Go through the records and give each one again exactly.

Collected data
=== Begin Enclosure ===

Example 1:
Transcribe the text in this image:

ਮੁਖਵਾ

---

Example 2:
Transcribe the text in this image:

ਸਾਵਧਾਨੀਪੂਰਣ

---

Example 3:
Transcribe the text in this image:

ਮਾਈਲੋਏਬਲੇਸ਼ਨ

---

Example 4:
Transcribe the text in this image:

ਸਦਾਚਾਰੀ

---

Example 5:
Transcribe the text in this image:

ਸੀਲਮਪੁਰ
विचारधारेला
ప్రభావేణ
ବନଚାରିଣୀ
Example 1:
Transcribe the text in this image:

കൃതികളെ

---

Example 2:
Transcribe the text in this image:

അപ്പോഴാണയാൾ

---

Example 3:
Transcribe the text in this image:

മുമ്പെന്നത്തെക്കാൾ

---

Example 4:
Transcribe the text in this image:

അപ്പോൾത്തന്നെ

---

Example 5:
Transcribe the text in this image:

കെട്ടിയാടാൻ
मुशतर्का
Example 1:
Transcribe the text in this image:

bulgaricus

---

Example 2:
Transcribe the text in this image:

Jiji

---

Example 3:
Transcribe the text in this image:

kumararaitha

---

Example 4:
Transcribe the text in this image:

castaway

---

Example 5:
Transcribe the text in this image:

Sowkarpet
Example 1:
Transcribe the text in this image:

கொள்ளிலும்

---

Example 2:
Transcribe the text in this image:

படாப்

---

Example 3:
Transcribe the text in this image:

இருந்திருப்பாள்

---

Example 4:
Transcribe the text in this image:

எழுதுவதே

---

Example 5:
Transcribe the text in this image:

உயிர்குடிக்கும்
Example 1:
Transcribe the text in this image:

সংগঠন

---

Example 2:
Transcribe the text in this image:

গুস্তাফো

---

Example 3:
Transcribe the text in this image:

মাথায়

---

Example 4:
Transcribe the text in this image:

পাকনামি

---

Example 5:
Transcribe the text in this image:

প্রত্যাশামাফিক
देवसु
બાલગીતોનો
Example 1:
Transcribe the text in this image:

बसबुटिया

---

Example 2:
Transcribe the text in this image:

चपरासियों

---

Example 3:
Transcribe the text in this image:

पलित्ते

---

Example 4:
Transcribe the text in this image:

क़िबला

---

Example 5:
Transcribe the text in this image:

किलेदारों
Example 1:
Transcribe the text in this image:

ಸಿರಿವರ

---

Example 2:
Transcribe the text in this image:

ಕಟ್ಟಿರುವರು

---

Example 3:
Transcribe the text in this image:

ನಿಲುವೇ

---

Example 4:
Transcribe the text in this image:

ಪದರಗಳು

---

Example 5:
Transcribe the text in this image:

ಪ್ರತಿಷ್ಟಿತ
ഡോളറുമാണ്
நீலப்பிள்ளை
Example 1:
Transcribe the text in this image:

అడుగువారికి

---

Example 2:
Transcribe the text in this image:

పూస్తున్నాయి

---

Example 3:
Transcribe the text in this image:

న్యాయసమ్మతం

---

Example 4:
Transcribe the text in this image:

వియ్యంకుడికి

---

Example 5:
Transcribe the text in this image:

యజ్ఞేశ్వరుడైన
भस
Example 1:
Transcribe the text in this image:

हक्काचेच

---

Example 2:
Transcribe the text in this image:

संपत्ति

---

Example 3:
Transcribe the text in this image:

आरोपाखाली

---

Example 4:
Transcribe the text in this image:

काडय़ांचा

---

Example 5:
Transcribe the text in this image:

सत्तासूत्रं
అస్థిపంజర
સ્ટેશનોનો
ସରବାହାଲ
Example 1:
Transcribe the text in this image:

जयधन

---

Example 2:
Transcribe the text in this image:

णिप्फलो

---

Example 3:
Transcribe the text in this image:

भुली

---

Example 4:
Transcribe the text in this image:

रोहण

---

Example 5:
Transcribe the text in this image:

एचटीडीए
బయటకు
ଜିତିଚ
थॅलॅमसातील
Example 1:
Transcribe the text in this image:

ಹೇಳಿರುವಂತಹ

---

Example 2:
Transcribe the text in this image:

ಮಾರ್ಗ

=== End Enclosure ===

▶ **TASK ANSWER**:
Example 1:
Transcribe the text in this image:

ਮੁਖਵਾ

---

Example 2:
Transcribe the text in this image:

ਸਾਵਧਾਨੀਪੂਰਣ

---

Example 3:
Transcribe the text in this image:

ਮਾਈਲੋਏਬਲੇਸ਼ਨ

---

Example 4:
Transcribe the text in this image:

ਸਦਾਚਾਰੀ

---

Example 5:
Transcribe the text in this image:

ਸੀਲਮਪੁਰ
विचारधारेला
ప్రభావేణ
ବନଚାରିଣୀ
Example 1:
Transcribe the text in this image:

കൃതികളെ

---

Example 2:
Transcribe the text in this image:

അപ്പോഴാണയാൾ

---

Example 3:
Transcribe the text in this image:

മുമ്പെന്നത്തെക്കാൾ

---

Example 4:
Transcribe the text in this image:

അപ്പോൾത്തന്നെ

---

Example 5:
Transcribe the text in this image:

കെട്ടിയാടാൻ
मुशतर्का
Example 1:
Transcribe the text in this image:

bulgaricus

---

Example 2:
Transcribe the text in this image:

Jiji

---

Example 3:
Transcribe the text in this image:

kumararaitha

---

Example 4:
Transcribe the text in this image:

castaway

---

Example 5:
Transcribe the text in this image:

Sowkarpet
Example 1:
Transcribe the text in this image:

கொள்ளிலும்

---

Example 2:
Transcribe the text in this image:

படாப்

---

Example 3:
Transcribe the text in this image:

இருந்திருப்பாள்

---

Example 4:
Transcribe the text in this image:

எழுதுவதே

---

Example 5:
Transcribe the text in this image:

உயிர்குடிக்கும்
Example 1:
Transcribe the text in this image:

সংগঠন

---

Example 2:
Transcribe the text in this image:

গুস্তাফো

---

Example 3:
Transcribe the text in this image:

মাথায়

---

Example 4:
Transcribe the text in this image:

পাকনামি

---

Example 5:
Transcribe the text in this image:

প্রত্যাশামাফিক
देवसु
બાલગીતોનો
Example 1:
Transcribe the text in this image:

बसबुटिया

---

Example 2:
Transcribe the text in this image:

चपरासियों

---

Example 3:
Transcribe the text in this image:

पलित्ते

---

Example 4:
Transcribe the text in this image:

क़िबला

---

Example 5:
Transcribe the text in this image:

किलेदारों
Example 1:
Transcribe the text in this image:

ಸಿರಿವರ

---

Example 2:
Transcribe the text in this image:

ಕಟ್ಟಿರುವರು

---

Example 3:
Transcribe the text in this image:

ನಿಲುವೇ

---

Example 4:
Transcribe the text in this image:

ಪದರಗಳು

---

Example 5:
Transcribe the text in this image:

ಪ್ರತಿಷ್ಟಿತ
ഡോളറുമാണ്
நீலப்பிள்ளை
Example 1:
Transcribe the text in this image:

అడుగువారికి

---

Example 2:
Transcribe the text in this image:

పూస్తున్నాయి

---

Example 3:
Transcribe the text in this image:

న్యాయసమ్మతం

---

Example 4:
Transcribe the text in this image:

వియ్యంకుడికి

---

Example 5:
Transcribe the text in this image:

యజ్ఞేశ్వరుడైన
भस
Example 1:
Transcribe the text in this image:

हक्काचेच

---

Example 2:
Transcribe the text in this image:

संपत्ति

---

Example 3:
Transcribe the text in this image:

आरोपाखाली

---

Example 4:
Transcribe the text in this image:

काडय़ांचा

---

Example 5:
Transcribe the text in this image:

सत्तासूत्रं
అస్థిపంజర
સ્ટેશનોનો
ସରବାହାଲ
Example 1:
Transcribe the text in this image:

जयधन

---

Example 2:
Transcribe the text in this image:

णिप्फलो

---

Example 3:
Transcribe the text in this image:

भुली

---

Example 4:
Transcribe the text in this image:

रोहण

---

Example 5:
Transcribe the text in this image:

एचटीडीए
బయటకు
ଜିତିଚ
थॅलॅमसातील
Example 1:
Transcribe the text in this image:

ಹೇಳಿರುವಂತಹ

---

Example 2:
Transcribe the text in this image:

ಮಾರ್ಗ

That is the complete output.